No competence will go unpunished . If you sound like you know what you’re doing, I will talk to you like you do. If you have questions, don’t be afraid to ask.
I started coding before git (we used CVS, not the pharmacy). Git was such a game changer. That was a long time ago and I still learn things about it from time to time.
They aren’t hard, but they are tricky. Anttix didn’t write them to be reused by a lot of people. He wrote them to be similar to the way Marlin writes its own test suite. That would make them harder for Marlin to break.
It is really nice. The biggest benefit is the integration with github actions. Any changes to the scripts, and also each night with the latest marlin bugfix code, the server builds all the configurations. If the builds are successful, it even makes the zip file with the edited source and bin files. If it fails, we get emails telling us what happened.
You could fork the repo, make your own changes, and your github actions would be able to automatically build marlin for you.
Dang I didn’t know we were here to complain about work . Just kidding, but does feel that way more often than it should. Anyway, I try to at least come prepared to have someone who knows more than me solve the problems, if it’s too easy a problem then I didn’t do my part.
I’m just in it enough to be dangerous with all the programming stuff. I’m really a Chemical Engineer who went into materials, I know enough to attempt to make my job easier and that’s it. Plus I like messing with the printers which requires just a touch of know how.
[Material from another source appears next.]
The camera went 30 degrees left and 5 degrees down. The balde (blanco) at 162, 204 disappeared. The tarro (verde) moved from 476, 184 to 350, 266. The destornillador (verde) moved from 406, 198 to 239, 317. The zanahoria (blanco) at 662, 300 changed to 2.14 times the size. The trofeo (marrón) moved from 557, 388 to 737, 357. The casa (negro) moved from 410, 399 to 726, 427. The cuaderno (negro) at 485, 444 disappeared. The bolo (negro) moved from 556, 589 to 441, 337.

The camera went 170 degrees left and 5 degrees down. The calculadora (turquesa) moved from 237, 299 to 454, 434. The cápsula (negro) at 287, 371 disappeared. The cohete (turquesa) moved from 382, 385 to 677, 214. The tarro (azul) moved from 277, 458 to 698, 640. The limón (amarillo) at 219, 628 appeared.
This made me laugh because it sounds like something my dad would say to me. I get it though with it’s better to make it harder to break than easier to re-use. I like the thought of automatically updating with Marlin bugfix but I can’t see myself keeping up on the bleeding edge like that, what I really need is a way to make quick changes to my firmware, get it on the printer to run test prints, and then go make more quick changes again, re-test, but then I can do that again very easily a few months down the road. I think what you said about forking the repo and doing my own changes would be the way to go, then all my changes will remain until I come in and change it again.
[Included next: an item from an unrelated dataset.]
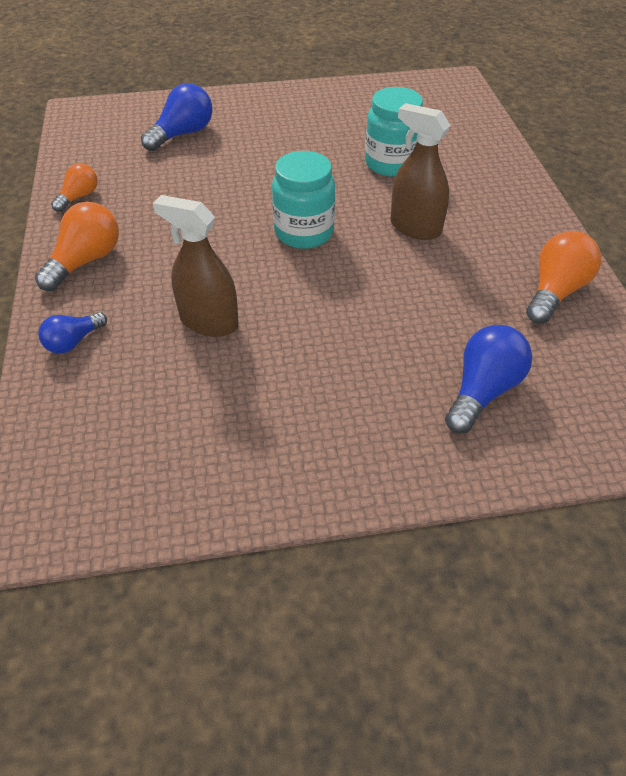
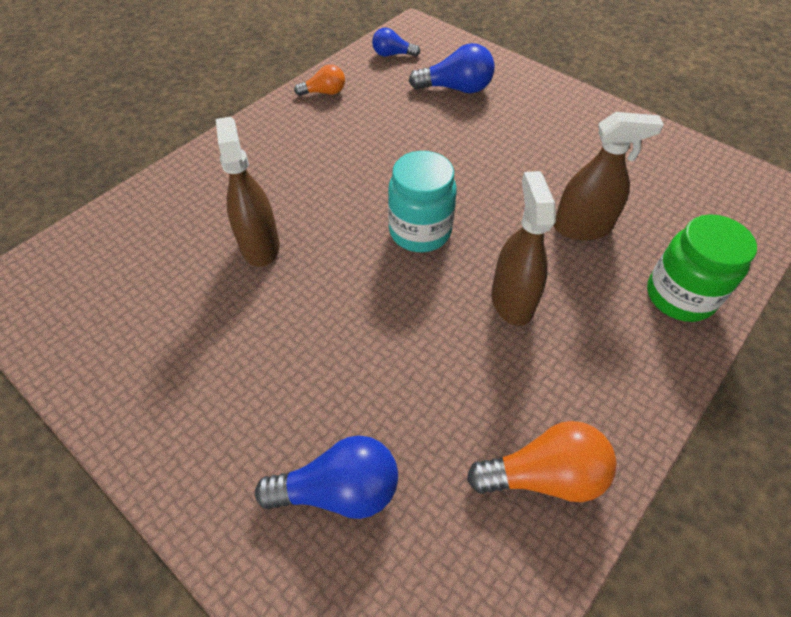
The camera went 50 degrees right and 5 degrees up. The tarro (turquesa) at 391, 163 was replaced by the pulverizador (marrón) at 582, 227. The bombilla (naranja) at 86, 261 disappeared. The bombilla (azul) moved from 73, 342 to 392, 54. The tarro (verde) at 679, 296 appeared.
Frame is pretty much put together, need to square things up and adjust distances everywhere, but it’s at least in place just about everywhere, also started to make sure rails would go in and whatnot nicely.
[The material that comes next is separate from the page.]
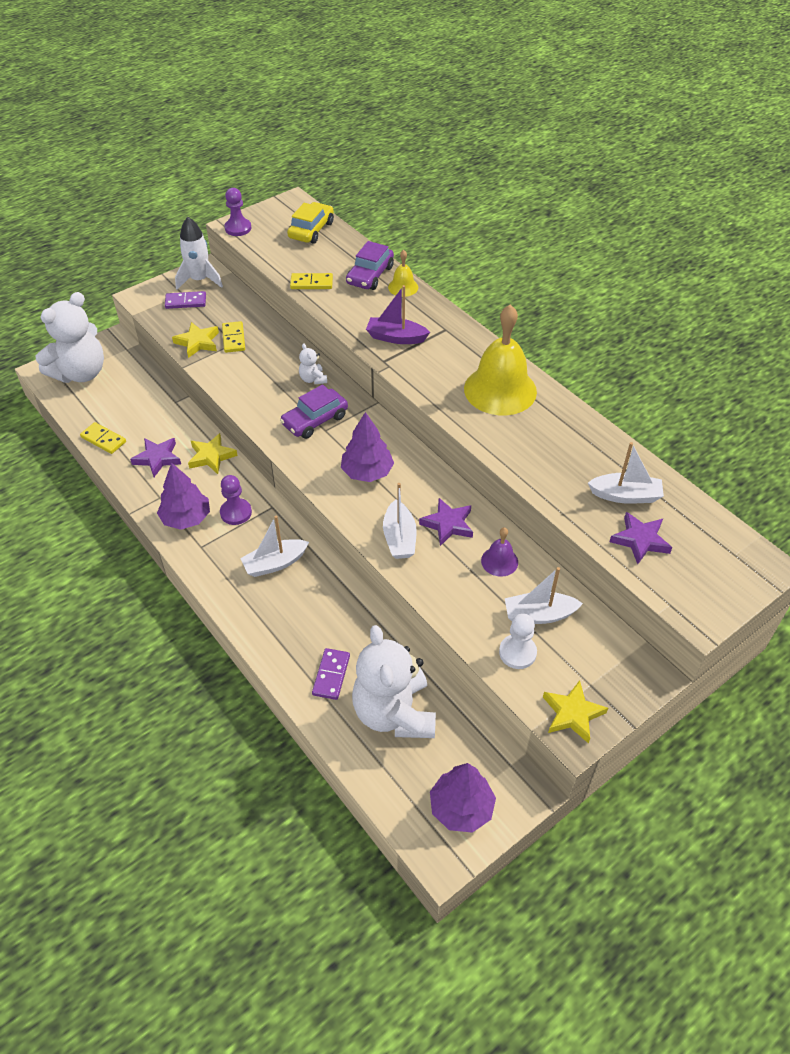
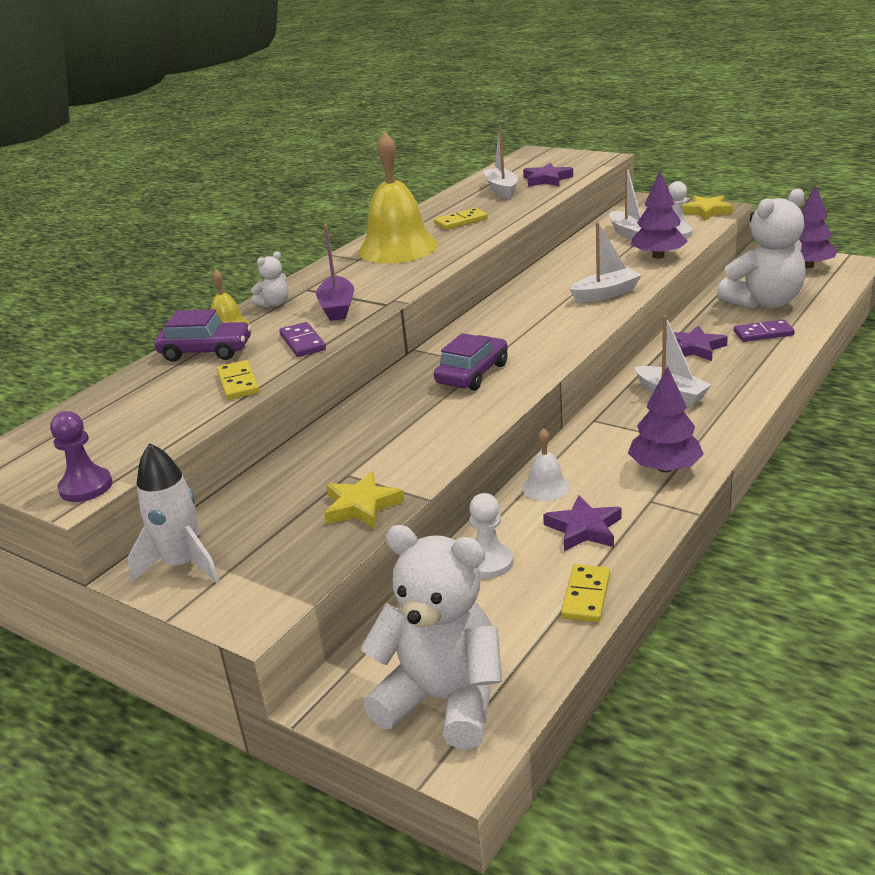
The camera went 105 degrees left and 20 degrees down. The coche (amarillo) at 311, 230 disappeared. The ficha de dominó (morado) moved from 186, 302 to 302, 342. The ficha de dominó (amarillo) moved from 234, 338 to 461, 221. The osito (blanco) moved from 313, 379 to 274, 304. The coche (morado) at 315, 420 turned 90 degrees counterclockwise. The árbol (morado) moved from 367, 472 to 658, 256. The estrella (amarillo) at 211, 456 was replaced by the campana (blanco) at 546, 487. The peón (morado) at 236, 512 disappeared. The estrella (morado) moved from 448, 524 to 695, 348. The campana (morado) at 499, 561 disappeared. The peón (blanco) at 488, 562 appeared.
Spend a lot of time doing this. The better all the diagonals are the easier and more accurate from the get go. Make sure each side matches exactly, left/right, top/bottom, front/back. Including the diagonals of each. Your back plate is your reference for everything.
Make sure the top bottom are the exact width you are supposed to have to assure the rail fits perfectly.
My 4th build I spent a ton of time getting this perfect. I was able to get the prints XY square in one iteration, and the XY/Z dims were within 0.1mm over 170mm diagonals with no adjustments!!!
To hold the feeder tube and any misc wires.
just hiding wires.
convert to PDF, then you should be able to specify your printer print at no scaling.
Actually, I was thinking Bruins… Don’t know why I was stuck on UCLA, rather than UCB (one of my early IT bosses was a Bruin)… I’ve been building and rebuilding a Raspberry Pi cluster all week, and the brain is getting a little mushified… Mea Culpa!